Western analysis of immune complexes.
Lysates of transfected COS-1 cells or mouse liver extracts were
analyzed either directly by immunoblotting or after IP with anti-FAC or
anti-RED antibodies. Immune complexes precipitated with protein
A-agarose beads were resolved by SDS-PAGE and transferred to
polyvinyldifluoride membranes (DuPont) by electroblotting. After
blocking with 10% nonfat milk and 1% bovine serum albumin (BSA),
membranes were reacted sequentially with a primary antibody (either
anti-FAC or anti-RED antiserum [Novus Molecular Inc, San Diego, CA])
and horseradish peroxidase-conjugated goat anti-rabbit IgG (GIBCO-BRL,
Grand Island, NY), and bands were visualized by chemiluminescence
(DuPont).
Yeast two-hybrid analysis.
RED deletion mutants generated by PCR were cloned into the vector
pAD-GAL4 (Stratagene, La Jolla, CA) downstream of the GAL4 transcriptional activation domain,37 and full-length human
FAC cDNA was cloned into the vector pBD-GAL4 Cam. Both inserts were under the control of the ADH1 promoter. After cotransformation of the
yeast host strain YRG-2, a filter color assay was used to assess the
transcriptional activation of lacZ ( -galactosidase activity)

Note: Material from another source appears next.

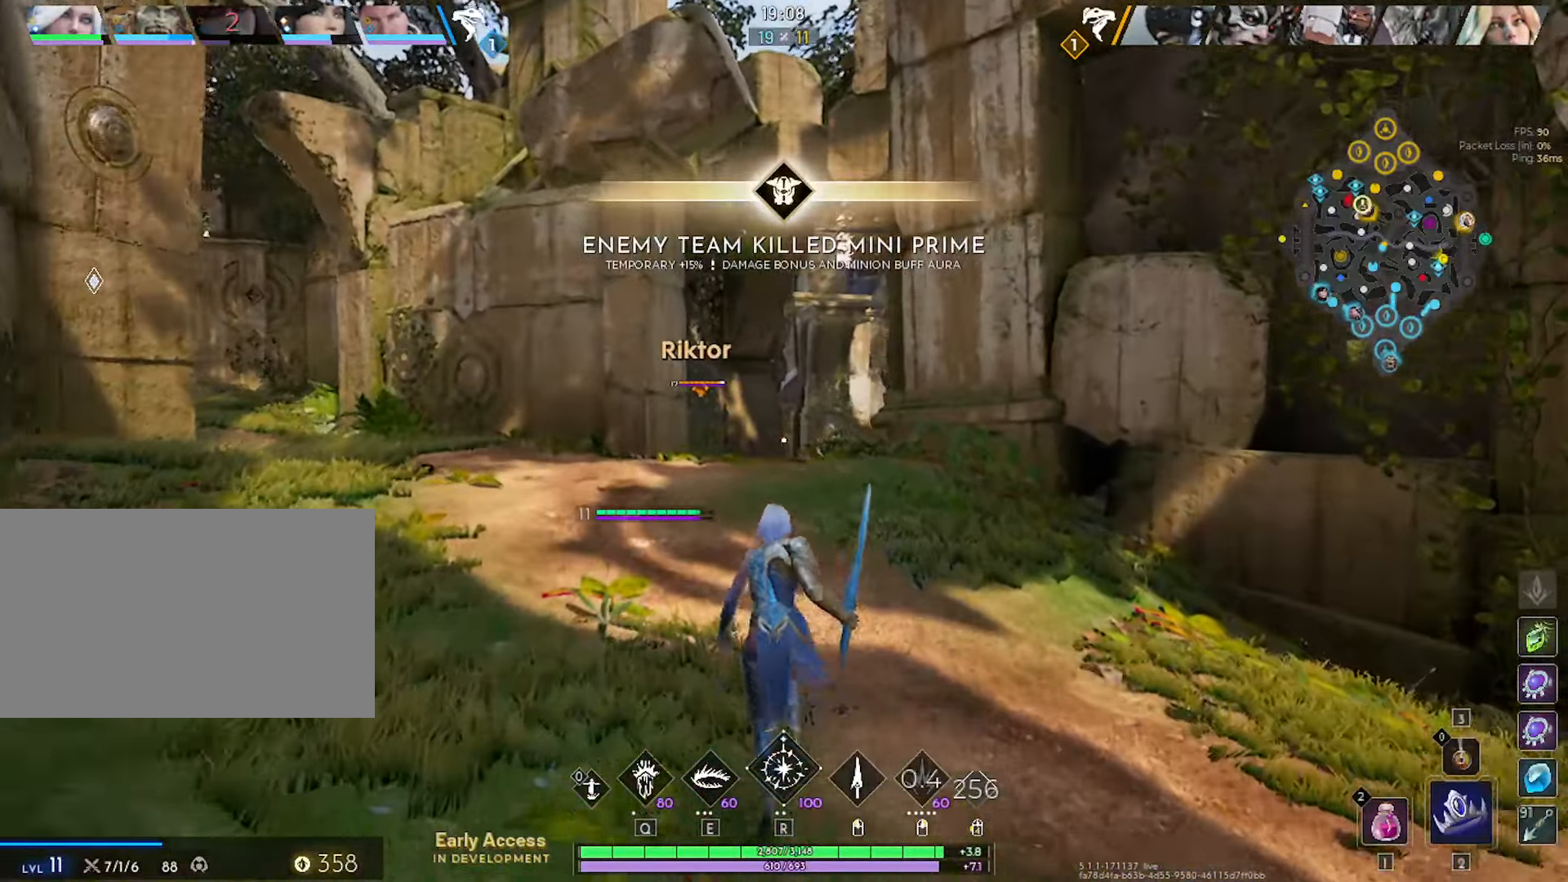
{"keys": [], "mouse": [], "mouse_move": "still", "events": [[317, "a", "down"], [367, "a", "up"]]}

as an indicator of a physical interaction between AD-RED and BD-FAC,
and the intensity of the color reaction was scored in a
semi-quantitative manner by visual inspection.
Enzyme assays.
Ten- to 50-µL aliquots of COS-1 cell lysates were incubated with 20 µmol/L NADPH, 0.6 µmol/L cytochrome c, and 50 mmol/L potassium phosphate (pH 7.6) in a final volume of 1 mL, as before.38
An increase in absorbance at 550 nm due to the NADPH-dependent
reduction of cytochrome c was taken as an index of RED activity. Enzyme activity was calculated using the extinction coefficient of cytochrome c (18.5 cm 1mmol/L1).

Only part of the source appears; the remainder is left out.